(Extracted material)

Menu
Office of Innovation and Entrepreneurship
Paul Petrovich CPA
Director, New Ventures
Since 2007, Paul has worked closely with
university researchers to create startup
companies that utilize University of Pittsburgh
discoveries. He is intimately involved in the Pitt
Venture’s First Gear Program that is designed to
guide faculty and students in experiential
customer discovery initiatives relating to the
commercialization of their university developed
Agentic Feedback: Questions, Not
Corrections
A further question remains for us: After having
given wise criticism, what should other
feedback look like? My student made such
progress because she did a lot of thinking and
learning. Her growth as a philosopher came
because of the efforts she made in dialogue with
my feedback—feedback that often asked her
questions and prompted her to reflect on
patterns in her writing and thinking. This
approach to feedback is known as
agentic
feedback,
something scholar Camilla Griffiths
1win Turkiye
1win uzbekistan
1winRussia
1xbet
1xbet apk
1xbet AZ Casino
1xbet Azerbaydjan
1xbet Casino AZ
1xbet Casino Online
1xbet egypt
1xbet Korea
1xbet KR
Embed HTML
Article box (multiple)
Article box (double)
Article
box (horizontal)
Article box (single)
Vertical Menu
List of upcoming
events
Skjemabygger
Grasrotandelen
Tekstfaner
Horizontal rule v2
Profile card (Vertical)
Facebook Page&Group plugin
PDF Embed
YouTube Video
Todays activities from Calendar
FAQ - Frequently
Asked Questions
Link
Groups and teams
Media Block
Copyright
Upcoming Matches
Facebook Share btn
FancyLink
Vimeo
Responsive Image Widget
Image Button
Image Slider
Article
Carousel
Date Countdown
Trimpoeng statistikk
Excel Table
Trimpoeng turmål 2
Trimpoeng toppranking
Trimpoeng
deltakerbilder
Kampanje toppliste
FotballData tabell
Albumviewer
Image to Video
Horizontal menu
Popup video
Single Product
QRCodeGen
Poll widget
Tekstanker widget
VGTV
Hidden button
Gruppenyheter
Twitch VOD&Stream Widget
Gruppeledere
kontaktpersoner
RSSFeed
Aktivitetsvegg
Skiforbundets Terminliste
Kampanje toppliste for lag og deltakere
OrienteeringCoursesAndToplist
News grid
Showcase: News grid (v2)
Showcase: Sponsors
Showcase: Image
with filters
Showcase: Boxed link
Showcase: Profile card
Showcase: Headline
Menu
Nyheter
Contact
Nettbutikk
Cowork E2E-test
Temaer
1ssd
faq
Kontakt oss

(End Extracted material)

**Task to complete**
Copy the records above exactly, please, but only from the first line through the line containing "my feedback—feedback that often asked her".

**Task response**
Menu
Office of Innovation and Entrepreneurship
Paul Petrovich CPA
Director, New Ventures
Since 2007, Paul has worked closely with
university researchers to create startup
companies that utilize University of Pittsburgh
discoveries. He is intimately involved in the Pitt
Venture’s First Gear Program that is designed to
guide faculty and students in experiential
customer discovery initiatives relating to the
commercialization of their university developed
Agentic Feedback: Questions, Not
Corrections
A further question remains for us: After having
given wise criticism, what should other
feedback look like? My student made such
progress because she did a lot of thinking and
learning. Her growth as a philosopher came
because of the efforts she made in dialogue with
my feedback—feedback that often asked her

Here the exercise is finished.